* [DOCUMENT TEXT]:
Your exploits in the east are awesome =) Thanks for sharing with us!
Hey Noel,
The Fra Guerau Rose is Syrah, Merlot & Tempranillo. The Ilatraia is Cab, Sangiovese & Petit Verdot and the TRE is Sangiovese, Merlot & Cab.
Also, from the movie Mondovino, James Suckling of WS claims to have coined the term "Super Tuscan".
We don't bring in the olive oils nor the olives yet. The lunch was actually a tasting in order to get a feel as to how people would like the Taris line of oils and olives. From everyone's reception of them that day, it seems we should bring them in already.
Thanks again for going Noel, and belated Happy Birthday!!
Fancy "meeting" you here, Charlie. Thanks for the kind words. The writing comes with practise and I've had a lot of that.
Best,
N
Thanks for the correction about the Fra Guerau rosado, Aaron, as well as the cepages of the other wines.
I've read elsewhere that the term "Super Tuscan" is attributed to Parker. Either way, between Suckling and Parker, it doesn't really matter to me as I don't use the term (I use "IGT") and don't really read either of them.
Yes those oils and the olives were pretty good. I'd buy them....
Thanks for the birthday greetings, and, again, for hosting the subject lunch and tasting.

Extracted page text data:
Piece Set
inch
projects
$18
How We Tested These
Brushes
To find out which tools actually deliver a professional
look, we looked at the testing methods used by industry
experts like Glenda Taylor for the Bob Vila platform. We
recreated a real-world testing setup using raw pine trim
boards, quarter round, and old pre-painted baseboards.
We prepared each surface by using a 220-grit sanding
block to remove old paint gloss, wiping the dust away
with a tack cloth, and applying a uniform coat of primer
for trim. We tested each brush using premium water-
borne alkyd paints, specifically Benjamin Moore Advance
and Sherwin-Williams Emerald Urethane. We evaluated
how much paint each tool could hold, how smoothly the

...

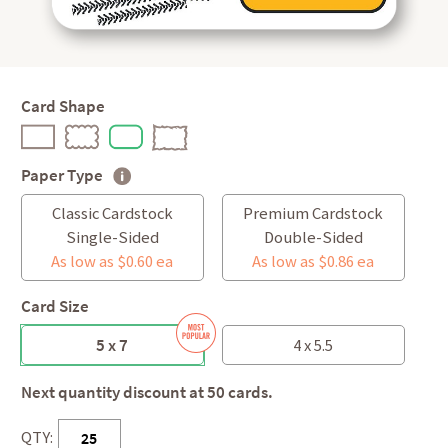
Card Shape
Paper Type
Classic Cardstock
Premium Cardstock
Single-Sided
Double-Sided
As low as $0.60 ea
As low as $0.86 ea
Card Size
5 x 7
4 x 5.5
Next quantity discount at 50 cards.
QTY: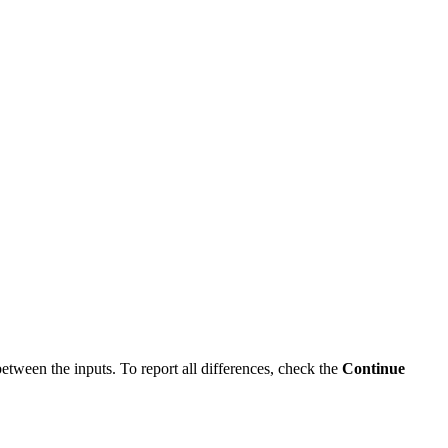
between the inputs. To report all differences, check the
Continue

...

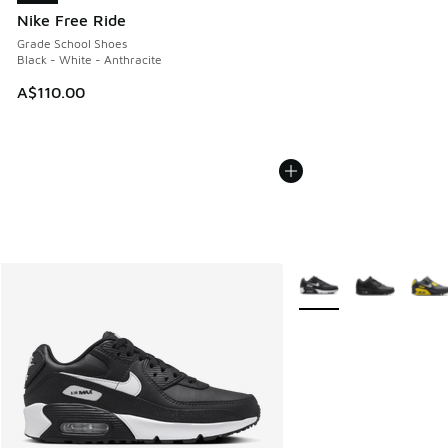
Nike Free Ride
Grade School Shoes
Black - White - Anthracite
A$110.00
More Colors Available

* [DIRECTIONS]:
[1] Decide whether each statement agrees with the comment thread, answering yes or no and quoting the words that settle it: (a) The Ilatraia is made from Cab, Sangiovese and Petit Verdot. (b) The olive oils and olives are already being brought in. (c) The lunch was a tasting of the Taris line of oils and olives.
[2] According to the comment thread, what three grapes go into the Fra Guerau Rose?
[3] Quote the comment thread from "Also, from the" up to and including "either of them.".
These rows were taken from a different source than the comment thread.

* [ANSWERS IN ORDER]:
[1]
(a) Yes: "The Ilatraia is Cab, Sangiovese & Petit Verdot"
(b) No: "We don't bring in the olive oils nor the olives yet."
(c) Yes: "The lunch was actually a tasting in order to get a feel as to how people would like the Taris line of oils and olives."

[2] Syrah, Merlot and Tempranillo.

[3]
Also, from the movie Mondovino, James Suckling of WS claims to have coined the term "Super Tuscan".
We don't bring in the olive oils nor the olives yet. The lunch was actually a tasting in order to get a feel as to how people would like the Taris line of oils and olives. From everyone's reception of them that day, it seems we should bring them in already.
Thanks again for going Noel, and belated Happy Birthday!!
Fancy "meeting" you here, Charlie. Thanks for the kind words. The writing comes with practise and I've had a lot of that.
Best,
N
Thanks for the correction about the Fra Guerau rosado, Aaron, as well as the cepages of the other wines.
I've read elsewhere that the term "Super Tuscan" is attributed to Parker. Either way, between Suckling and Parker, it doesn't really matter to me as I don't use the term (I use "IGT") and don't really read either of them.